▶ [Aim of the exercise] Copy the records word for word, beginning at the first line and ending with the line that contains "scientific name: Osmitopsis pinnatifida".

Data excerpts:
*-*-*

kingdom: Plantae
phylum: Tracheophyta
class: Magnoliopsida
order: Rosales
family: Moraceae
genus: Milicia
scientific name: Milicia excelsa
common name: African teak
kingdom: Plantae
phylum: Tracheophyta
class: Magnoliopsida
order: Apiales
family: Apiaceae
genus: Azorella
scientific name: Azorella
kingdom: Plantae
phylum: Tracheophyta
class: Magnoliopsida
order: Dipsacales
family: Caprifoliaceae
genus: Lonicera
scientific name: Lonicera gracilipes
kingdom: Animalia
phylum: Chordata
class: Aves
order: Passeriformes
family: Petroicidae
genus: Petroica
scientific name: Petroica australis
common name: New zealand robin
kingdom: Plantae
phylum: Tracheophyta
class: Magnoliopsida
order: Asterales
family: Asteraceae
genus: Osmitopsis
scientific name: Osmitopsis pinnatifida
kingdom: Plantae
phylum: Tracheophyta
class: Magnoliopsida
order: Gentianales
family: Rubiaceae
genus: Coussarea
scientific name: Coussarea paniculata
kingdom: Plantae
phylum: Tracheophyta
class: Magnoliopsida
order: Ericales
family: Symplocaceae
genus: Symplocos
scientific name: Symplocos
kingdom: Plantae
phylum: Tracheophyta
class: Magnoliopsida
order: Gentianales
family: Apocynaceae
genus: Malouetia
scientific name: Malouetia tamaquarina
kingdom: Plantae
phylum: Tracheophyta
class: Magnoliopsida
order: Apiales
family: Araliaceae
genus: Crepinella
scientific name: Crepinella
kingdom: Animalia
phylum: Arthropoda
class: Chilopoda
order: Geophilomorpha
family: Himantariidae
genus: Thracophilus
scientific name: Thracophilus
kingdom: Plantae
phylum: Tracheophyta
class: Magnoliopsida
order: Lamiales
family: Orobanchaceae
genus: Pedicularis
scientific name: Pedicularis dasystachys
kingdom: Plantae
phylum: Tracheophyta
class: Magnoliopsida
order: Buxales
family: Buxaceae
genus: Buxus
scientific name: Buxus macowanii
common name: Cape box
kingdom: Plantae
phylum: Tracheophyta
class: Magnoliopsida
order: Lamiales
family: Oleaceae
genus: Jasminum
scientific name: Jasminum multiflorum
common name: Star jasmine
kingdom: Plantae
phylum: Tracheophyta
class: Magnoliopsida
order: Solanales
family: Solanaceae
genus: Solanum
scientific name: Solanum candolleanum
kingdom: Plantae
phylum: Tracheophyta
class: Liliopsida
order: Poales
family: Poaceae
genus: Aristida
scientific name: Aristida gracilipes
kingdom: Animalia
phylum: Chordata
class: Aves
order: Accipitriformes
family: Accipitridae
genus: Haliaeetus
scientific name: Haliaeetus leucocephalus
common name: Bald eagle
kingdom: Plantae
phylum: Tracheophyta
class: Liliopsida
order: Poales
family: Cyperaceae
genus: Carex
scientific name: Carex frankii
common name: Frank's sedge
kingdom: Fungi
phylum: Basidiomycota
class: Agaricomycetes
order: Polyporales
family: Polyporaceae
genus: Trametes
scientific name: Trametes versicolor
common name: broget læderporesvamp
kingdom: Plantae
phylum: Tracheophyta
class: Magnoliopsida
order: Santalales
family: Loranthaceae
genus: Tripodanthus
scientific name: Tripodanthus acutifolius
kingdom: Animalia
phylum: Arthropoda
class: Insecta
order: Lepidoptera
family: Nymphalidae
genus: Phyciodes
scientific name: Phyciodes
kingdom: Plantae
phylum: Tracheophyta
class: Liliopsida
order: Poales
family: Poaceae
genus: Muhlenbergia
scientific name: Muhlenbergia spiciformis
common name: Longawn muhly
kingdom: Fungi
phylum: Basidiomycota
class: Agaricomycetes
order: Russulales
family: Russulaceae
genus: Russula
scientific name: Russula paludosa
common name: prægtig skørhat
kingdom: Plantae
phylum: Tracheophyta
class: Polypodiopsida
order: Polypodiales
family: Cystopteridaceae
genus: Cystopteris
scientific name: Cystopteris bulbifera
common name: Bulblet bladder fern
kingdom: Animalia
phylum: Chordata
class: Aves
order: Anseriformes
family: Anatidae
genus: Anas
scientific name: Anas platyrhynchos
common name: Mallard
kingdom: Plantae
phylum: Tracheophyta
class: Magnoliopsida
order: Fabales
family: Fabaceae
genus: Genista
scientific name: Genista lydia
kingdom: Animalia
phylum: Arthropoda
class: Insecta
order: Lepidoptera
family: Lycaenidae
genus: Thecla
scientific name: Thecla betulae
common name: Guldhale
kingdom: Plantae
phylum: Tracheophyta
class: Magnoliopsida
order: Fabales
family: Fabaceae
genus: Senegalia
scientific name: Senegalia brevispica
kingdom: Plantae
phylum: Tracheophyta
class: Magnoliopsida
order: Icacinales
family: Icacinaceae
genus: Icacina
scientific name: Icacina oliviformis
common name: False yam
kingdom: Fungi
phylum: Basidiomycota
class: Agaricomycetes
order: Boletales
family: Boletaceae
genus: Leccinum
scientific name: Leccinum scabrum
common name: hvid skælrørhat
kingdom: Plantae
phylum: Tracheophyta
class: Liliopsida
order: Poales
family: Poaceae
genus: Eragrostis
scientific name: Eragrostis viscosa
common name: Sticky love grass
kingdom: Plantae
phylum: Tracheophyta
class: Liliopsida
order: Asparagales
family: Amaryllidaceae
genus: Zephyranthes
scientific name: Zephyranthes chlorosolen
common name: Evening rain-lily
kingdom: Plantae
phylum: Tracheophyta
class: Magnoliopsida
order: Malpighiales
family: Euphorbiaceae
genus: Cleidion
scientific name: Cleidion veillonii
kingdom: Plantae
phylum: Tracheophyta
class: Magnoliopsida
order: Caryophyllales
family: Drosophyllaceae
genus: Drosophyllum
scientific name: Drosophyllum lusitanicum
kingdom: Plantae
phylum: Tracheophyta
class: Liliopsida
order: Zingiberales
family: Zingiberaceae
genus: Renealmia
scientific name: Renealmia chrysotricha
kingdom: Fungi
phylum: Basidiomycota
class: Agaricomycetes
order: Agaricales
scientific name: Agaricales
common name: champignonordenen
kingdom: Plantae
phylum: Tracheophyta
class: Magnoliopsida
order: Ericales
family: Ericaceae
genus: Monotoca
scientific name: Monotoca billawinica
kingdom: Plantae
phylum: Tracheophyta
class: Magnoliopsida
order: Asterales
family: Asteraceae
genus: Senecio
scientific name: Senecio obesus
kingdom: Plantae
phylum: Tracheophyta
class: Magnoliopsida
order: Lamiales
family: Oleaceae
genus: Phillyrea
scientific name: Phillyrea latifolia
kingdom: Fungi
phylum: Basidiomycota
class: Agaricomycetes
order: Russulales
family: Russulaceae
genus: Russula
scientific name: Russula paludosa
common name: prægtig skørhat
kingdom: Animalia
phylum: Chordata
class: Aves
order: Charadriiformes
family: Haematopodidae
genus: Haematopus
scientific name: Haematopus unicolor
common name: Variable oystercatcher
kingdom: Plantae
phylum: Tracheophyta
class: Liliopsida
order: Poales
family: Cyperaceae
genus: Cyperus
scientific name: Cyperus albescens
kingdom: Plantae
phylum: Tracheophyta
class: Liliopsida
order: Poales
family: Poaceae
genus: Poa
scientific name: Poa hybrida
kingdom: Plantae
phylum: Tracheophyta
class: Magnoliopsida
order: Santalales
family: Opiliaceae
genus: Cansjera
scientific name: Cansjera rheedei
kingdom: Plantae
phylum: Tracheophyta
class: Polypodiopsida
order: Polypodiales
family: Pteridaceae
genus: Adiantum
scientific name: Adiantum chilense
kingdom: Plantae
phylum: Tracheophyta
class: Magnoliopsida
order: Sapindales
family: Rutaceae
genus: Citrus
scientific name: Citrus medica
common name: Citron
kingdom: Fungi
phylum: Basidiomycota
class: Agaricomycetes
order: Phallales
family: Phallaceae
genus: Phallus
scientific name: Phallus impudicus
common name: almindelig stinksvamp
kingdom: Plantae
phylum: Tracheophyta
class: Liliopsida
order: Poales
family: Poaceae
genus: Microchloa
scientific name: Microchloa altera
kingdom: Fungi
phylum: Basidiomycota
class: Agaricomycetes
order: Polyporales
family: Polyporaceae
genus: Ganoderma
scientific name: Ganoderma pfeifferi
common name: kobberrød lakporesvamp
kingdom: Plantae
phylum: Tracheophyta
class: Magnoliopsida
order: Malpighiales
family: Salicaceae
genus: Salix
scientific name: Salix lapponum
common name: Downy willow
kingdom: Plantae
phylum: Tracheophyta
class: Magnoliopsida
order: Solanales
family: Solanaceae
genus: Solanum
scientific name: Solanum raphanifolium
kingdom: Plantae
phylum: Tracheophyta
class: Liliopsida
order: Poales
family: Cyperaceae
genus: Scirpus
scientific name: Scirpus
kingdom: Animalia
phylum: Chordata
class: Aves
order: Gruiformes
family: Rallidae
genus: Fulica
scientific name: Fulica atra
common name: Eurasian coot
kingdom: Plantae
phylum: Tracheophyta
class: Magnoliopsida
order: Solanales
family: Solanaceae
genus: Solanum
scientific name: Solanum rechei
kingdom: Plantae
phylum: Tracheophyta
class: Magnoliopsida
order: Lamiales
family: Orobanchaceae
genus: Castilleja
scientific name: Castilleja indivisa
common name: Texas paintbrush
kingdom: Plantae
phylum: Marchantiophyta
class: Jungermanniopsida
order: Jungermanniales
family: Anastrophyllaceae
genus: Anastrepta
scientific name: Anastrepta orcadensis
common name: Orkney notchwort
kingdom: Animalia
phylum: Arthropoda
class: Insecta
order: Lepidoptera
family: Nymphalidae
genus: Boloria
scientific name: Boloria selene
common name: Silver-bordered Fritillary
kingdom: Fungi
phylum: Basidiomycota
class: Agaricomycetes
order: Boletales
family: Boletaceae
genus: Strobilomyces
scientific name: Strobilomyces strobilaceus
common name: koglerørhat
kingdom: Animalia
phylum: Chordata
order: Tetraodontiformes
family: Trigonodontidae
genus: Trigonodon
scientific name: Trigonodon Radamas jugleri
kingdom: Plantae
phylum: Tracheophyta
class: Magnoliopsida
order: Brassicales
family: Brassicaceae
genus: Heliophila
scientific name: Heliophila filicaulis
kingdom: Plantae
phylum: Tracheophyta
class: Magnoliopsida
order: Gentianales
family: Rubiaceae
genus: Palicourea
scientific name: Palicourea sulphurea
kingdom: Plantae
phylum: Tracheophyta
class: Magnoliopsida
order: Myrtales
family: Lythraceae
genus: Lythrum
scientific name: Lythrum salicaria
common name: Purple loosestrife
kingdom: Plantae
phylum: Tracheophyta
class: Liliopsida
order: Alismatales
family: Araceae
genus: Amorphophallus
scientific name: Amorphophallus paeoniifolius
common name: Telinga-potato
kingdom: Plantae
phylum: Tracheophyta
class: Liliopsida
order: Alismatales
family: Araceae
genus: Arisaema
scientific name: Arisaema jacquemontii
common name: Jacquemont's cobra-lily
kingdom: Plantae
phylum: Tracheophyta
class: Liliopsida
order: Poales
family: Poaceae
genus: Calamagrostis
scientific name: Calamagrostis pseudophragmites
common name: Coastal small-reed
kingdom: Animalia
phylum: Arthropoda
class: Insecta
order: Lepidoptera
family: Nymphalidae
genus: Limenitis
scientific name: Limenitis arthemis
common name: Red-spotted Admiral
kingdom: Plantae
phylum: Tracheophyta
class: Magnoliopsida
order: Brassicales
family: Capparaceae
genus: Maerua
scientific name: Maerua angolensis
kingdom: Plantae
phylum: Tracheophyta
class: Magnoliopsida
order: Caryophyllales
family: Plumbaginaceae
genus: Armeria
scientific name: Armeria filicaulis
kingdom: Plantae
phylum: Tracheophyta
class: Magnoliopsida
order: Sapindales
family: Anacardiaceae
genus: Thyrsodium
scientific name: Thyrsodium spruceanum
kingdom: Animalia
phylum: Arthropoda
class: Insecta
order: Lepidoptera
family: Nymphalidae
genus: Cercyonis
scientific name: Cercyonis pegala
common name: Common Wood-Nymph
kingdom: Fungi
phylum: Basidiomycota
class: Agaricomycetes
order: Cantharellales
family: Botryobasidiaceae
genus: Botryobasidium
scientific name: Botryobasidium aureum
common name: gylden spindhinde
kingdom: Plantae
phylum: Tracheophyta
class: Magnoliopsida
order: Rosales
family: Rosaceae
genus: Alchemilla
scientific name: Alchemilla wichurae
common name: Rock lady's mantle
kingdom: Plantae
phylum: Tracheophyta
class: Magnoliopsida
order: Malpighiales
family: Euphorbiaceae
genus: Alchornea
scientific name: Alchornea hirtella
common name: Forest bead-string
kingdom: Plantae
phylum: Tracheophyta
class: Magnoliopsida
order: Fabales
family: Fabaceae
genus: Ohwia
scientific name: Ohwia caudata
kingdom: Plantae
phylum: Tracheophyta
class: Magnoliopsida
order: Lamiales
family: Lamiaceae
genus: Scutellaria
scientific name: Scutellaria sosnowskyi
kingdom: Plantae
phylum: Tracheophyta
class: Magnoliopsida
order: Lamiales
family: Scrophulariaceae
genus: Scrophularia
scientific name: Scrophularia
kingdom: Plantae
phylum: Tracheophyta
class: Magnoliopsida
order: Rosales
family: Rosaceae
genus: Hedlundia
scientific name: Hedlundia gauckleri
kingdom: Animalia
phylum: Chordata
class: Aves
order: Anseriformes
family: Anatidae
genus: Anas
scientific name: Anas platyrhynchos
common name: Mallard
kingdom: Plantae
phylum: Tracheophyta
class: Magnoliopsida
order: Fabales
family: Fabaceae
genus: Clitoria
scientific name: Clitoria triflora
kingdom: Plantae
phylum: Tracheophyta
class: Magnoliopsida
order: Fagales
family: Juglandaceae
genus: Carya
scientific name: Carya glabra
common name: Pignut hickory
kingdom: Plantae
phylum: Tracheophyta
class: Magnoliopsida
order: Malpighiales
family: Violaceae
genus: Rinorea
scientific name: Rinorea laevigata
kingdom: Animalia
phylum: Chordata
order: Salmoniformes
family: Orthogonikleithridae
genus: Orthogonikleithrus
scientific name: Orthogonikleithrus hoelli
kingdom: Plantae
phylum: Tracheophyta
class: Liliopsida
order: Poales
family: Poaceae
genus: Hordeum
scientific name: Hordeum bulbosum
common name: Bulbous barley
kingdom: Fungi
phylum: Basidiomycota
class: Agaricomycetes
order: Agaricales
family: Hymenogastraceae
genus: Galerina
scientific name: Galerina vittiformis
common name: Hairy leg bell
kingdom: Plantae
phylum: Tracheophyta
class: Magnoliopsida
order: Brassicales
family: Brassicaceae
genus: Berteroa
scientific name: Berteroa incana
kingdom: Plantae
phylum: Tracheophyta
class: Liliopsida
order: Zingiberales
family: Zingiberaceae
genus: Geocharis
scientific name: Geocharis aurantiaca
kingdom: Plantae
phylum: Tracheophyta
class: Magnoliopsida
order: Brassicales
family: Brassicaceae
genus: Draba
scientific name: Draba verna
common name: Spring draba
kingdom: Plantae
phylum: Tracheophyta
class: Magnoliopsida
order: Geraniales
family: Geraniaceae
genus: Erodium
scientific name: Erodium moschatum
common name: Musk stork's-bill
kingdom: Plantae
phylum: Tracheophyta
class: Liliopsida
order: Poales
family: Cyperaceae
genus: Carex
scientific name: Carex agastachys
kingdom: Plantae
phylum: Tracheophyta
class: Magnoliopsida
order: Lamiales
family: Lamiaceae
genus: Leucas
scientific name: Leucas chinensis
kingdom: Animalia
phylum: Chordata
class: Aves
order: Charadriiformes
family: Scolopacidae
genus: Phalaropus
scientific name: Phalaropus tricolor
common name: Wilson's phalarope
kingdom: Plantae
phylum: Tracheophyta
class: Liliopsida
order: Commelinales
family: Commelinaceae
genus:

*-*-*

▶ [Exercise output]
kingdom: Plantae
phylum: Tracheophyta
class: Magnoliopsida
order: Rosales
family: Moraceae
genus: Milicia
scientific name: Milicia excelsa
common name: African teak
kingdom: Plantae
phylum: Tracheophyta
class: Magnoliopsida
order: Apiales
family: Apiaceae
genus: Azorella
scientific name: Azorella
kingdom: Plantae
phylum: Tracheophyta
class: Magnoliopsida
order: Dipsacales
family: Caprifoliaceae
genus: Lonicera
scientific name: Lonicera gracilipes
kingdom: Animalia
phylum: Chordata
class: Aves
order: Passeriformes
family: Petroicidae
genus: Petroica
scientific name: Petroica australis
common name: New zealand robin
kingdom: Plantae
phylum: Tracheophyta
class: Magnoliopsida
order: Asterales
family: Asteraceae
genus: Osmitopsis
scientific name: Osmitopsis pinnatifida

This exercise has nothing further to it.